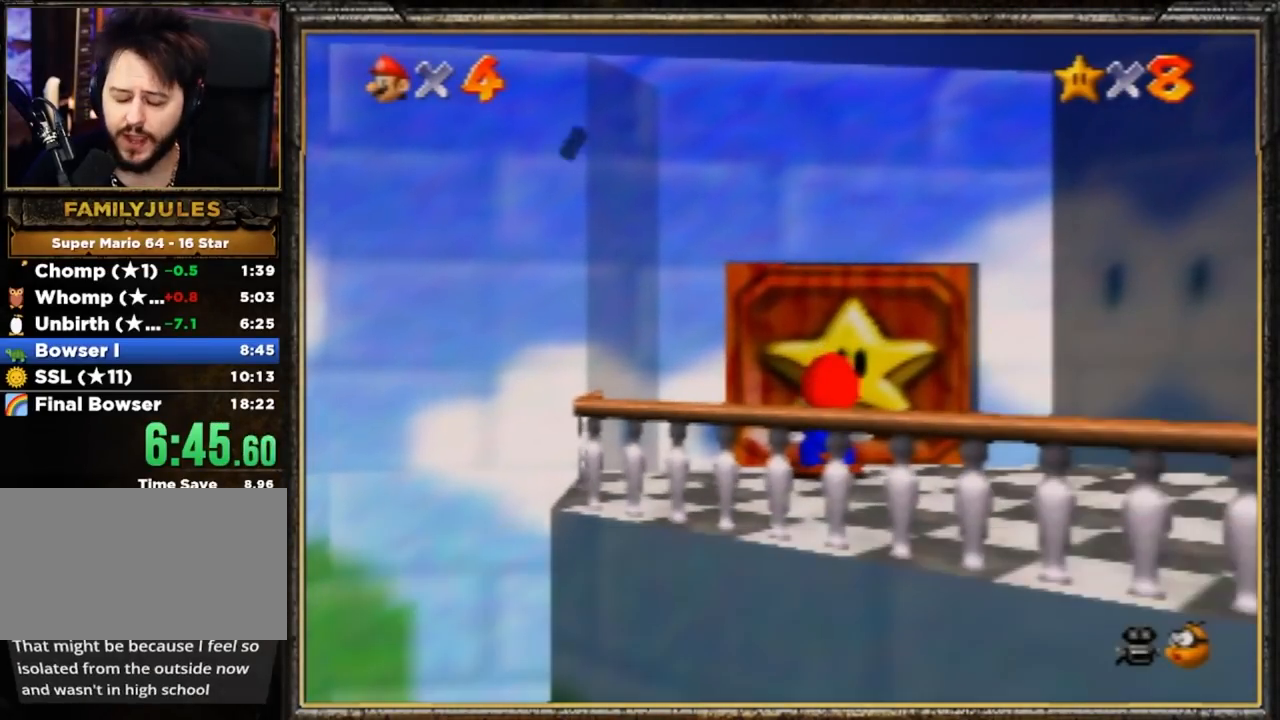
{"buttons": [], "left_stick": "center", "events": [[17, "A", "up"], [83, "A", "down"], [183, "A", "up"], [250, "A", "down"], [350, "A", "up"], [384, "A", "down"], [484, "A", "up"]]}
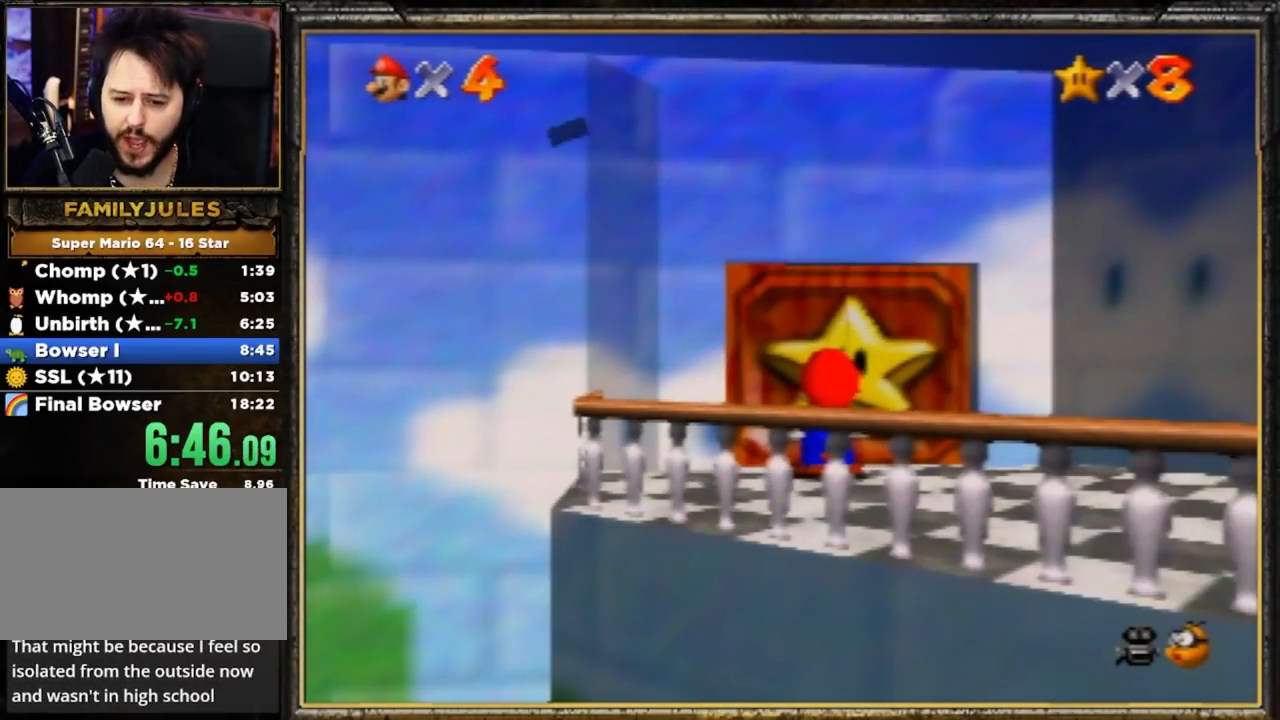
{"buttons": [], "left_stick": "up", "events": [[50, "A", "down"], [184, "left_stick", "up"], [351, "A", "up"]]}
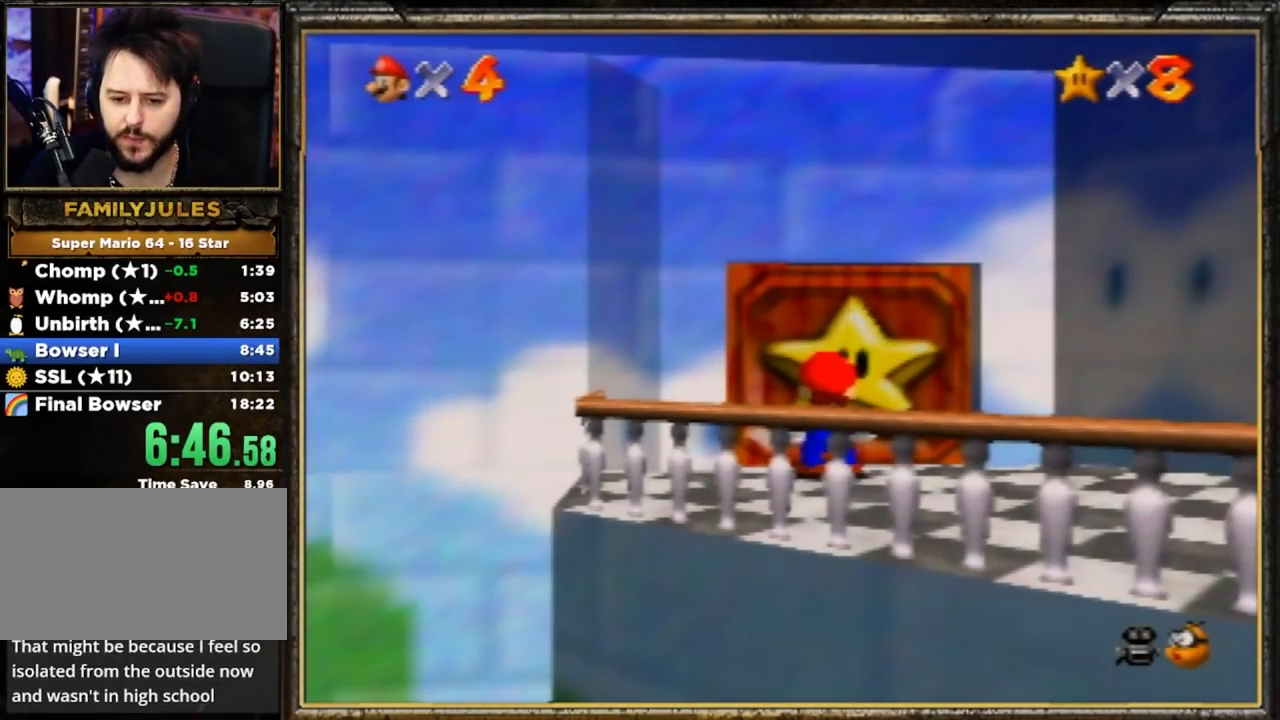
{"buttons": [], "left_stick": "up", "events": []}
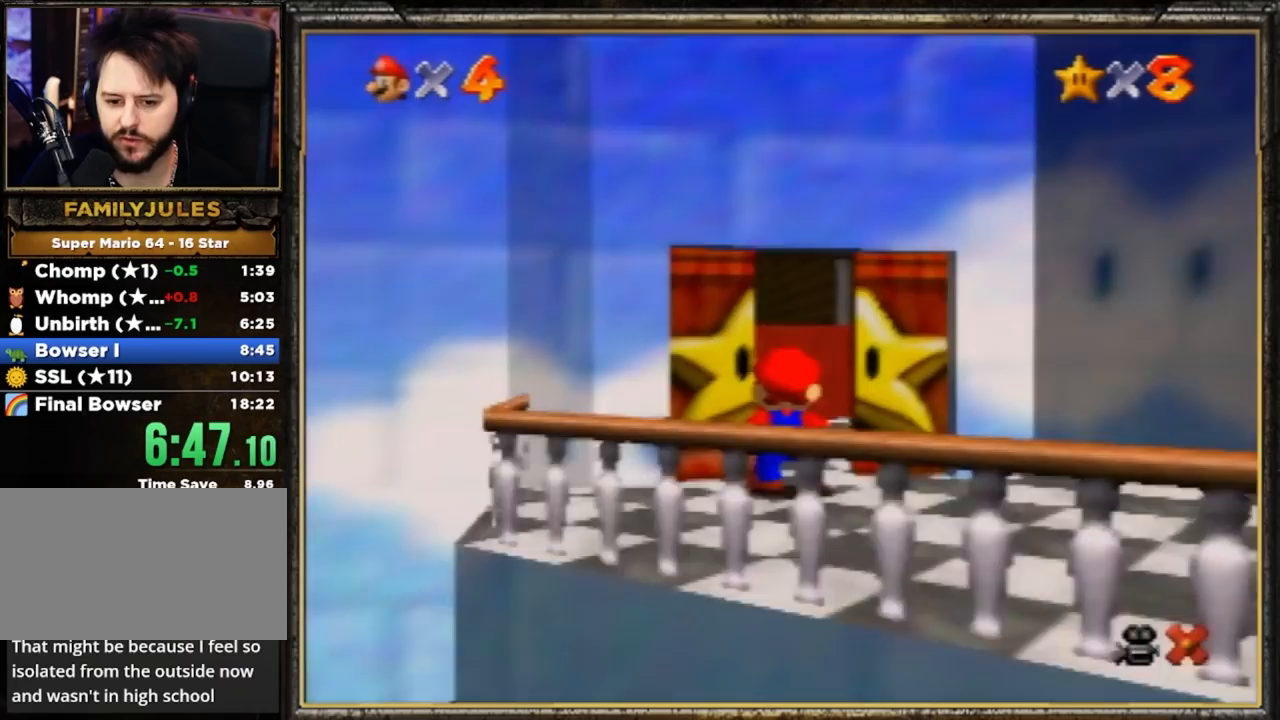
{"buttons": [], "left_stick": "up", "events": []}
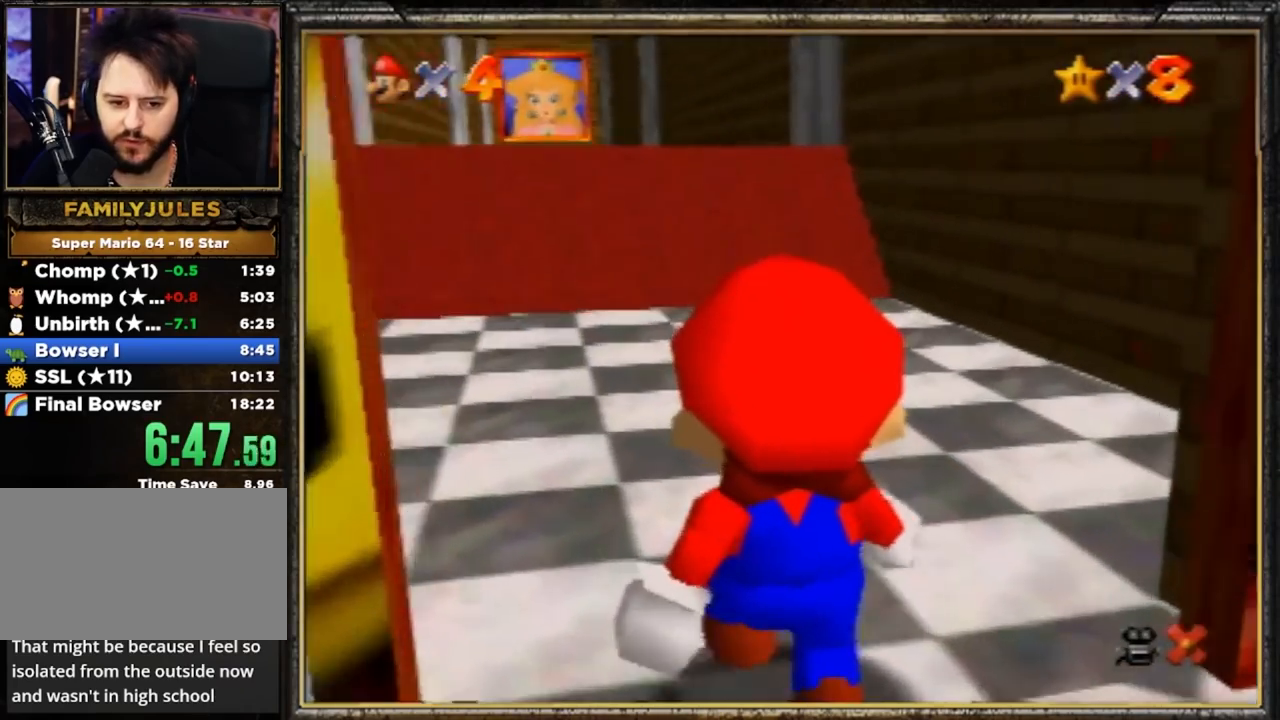
{"buttons": [], "left_stick": "up", "events": []}
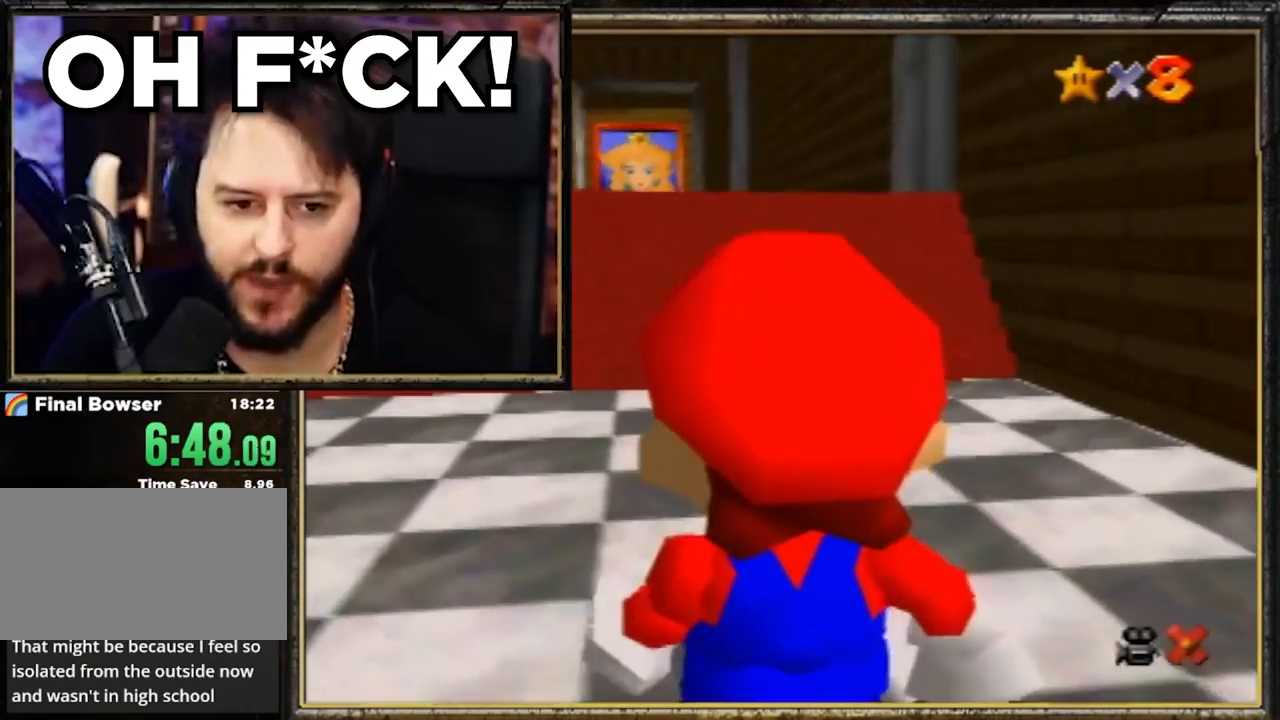
{"buttons": [], "left_stick": "up", "events": []}
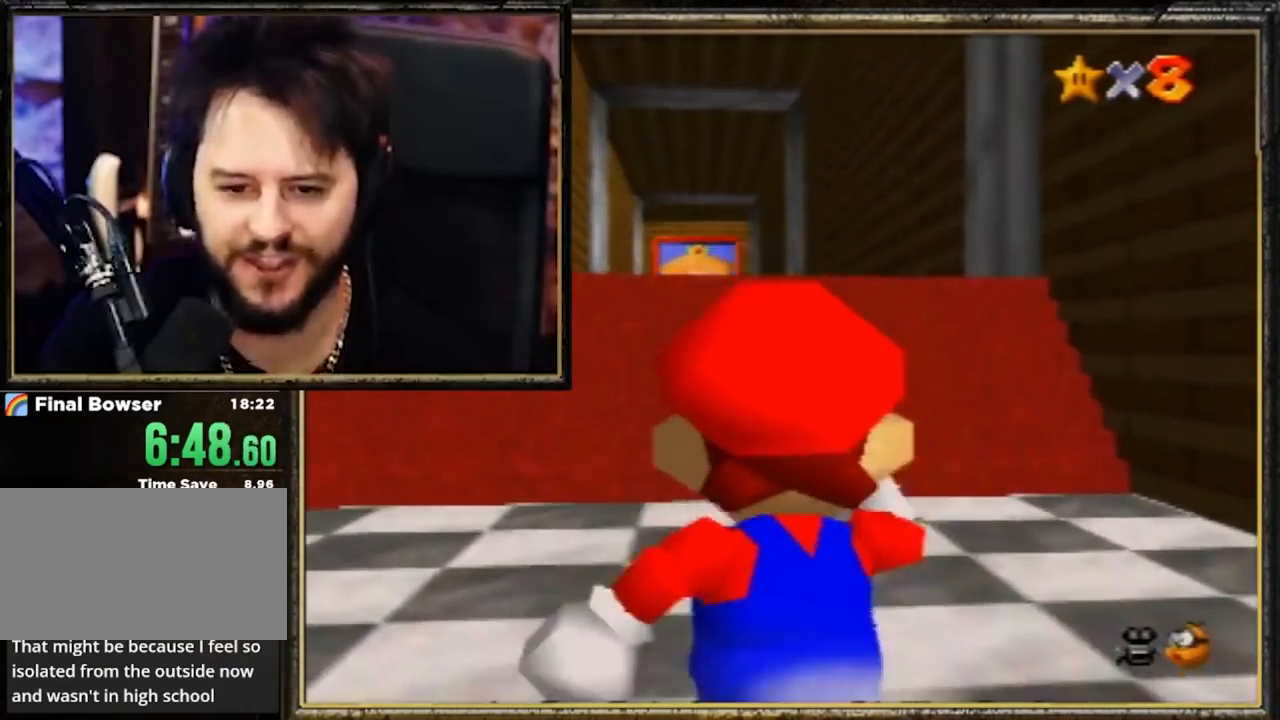
{"buttons": [], "left_stick": "up", "events": [[217, "Z", "down"], [250, "A", "down"], [417, "A", "up"], [484, "Z", "up"]]}
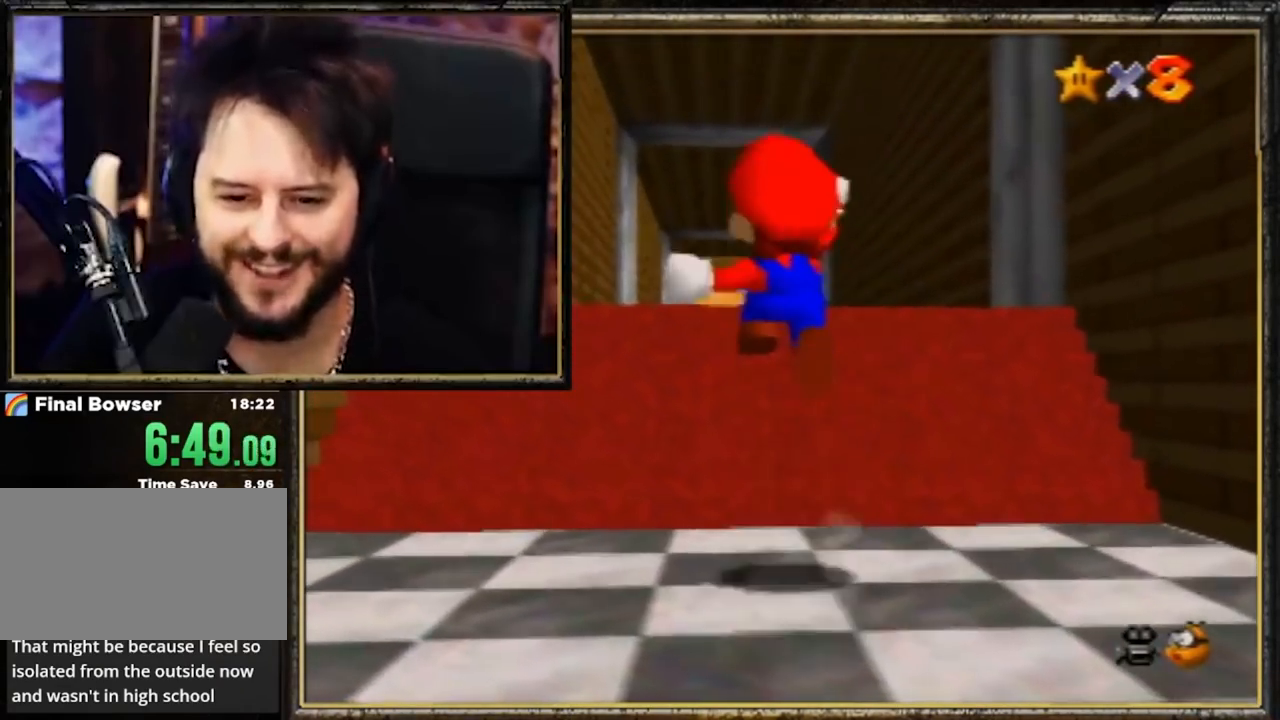
{"buttons": [], "left_stick": "up", "events": []}
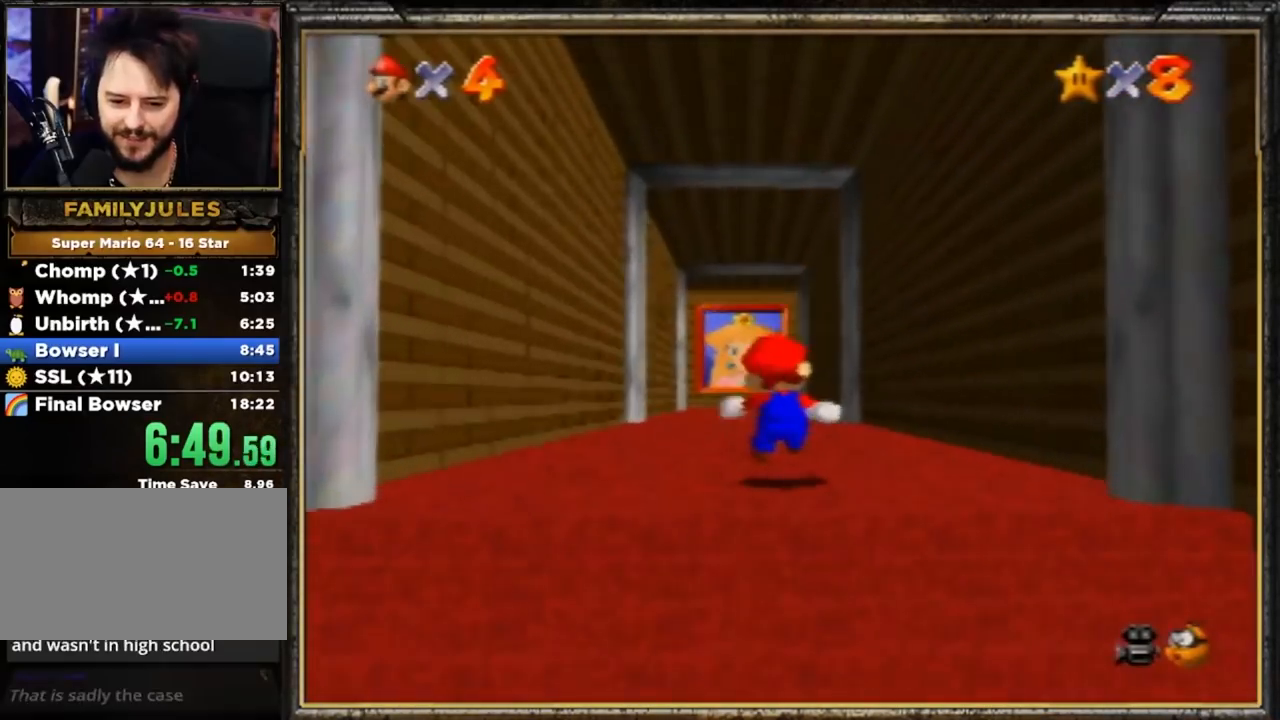
{"buttons": ["A", "B"], "left_stick": "up", "events": [[200, "A", "down"], [233, "B", "down"]]}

Task instructions: Determine how many lines above contain the string "down". Give only that number.

Reply: 4